Code Reading - JWT

Published Thursday, April 26, 2018

A code reading by @spencer1248

JSON Web Tokens

Website: jwt.io (maintained by private company AuthO)

JWT Basics

Base64 endcoding

JWTs use base64 encoding.

Why?

  • Normalizes data into set of known characters
  • No collisions with heading encodings
  • Doesn’t break JSON parsers
  • Signature is binary
  • Take binary data and convert into this common character set

Base64 basics

  • 1 character, 64 different permutations
  • 6 bytes with 4 characters
  • When encrypting, keep in mind going from 6 bytes to 8 bytes increases size of data by 33%

Structure

Start with Base64 string

3 parts:

  • header
  • payload
  • signature

<header>.<payload>.<signature>

Example - period delimited JWT with Base64:

{"typ": "JWT", "alg": "HS256"}.{"aud": "learn", foo": "bar"}.<signature> (signature is a binary string)

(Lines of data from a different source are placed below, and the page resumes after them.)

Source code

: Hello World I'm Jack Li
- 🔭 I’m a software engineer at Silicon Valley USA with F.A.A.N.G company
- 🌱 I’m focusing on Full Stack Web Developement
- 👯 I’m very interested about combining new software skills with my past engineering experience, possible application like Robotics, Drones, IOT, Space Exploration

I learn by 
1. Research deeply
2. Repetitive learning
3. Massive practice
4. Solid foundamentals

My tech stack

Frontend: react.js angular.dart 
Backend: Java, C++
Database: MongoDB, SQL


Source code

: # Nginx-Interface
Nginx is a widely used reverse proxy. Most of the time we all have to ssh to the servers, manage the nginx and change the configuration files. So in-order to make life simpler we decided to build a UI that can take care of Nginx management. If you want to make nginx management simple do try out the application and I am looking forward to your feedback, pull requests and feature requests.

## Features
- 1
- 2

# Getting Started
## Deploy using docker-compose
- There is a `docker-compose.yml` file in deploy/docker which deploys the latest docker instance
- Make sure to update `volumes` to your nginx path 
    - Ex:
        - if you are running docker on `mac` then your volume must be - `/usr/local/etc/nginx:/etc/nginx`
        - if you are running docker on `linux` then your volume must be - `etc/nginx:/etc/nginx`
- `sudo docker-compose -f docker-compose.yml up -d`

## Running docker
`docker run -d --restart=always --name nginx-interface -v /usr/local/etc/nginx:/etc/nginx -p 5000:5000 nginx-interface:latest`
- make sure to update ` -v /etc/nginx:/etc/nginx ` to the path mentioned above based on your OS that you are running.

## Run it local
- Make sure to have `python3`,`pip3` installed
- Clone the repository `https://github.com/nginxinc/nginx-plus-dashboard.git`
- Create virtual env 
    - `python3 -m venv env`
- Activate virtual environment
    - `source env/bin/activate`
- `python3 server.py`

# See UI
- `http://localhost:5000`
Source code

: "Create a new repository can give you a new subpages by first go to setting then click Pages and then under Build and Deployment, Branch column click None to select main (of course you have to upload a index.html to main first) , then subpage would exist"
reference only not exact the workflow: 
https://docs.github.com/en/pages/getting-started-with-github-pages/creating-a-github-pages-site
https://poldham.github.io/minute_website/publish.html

  • Signed with key and algorithm (ex. HS256)
  • Public and private claims
  • Private claims are registered (ex. expiry)

General Concerns

  • Don’t use JWTs for sensitive information
  • Don’t use JWTs as a session replacement [post]

2Learn and JWTs

There are public JWT Devise strategies.

We didn’t use any of those because:

  • Too much custom stuff in our codebase and 2U’s codebase
  • Will allow us to be more flexible in response to 2U’s requests / requirements

Our custom JWT strategy (JWTAuth):

  • integrated into our Rack Middleware
  • flip on using env variables
  • lives in front of Warden (may get moved further down the chain)
  • Error config in its own yaml config file jwt_auth.yml

If you wanna play around with it, we have an example .jwt_auth_inject.yml file you can use to test settings.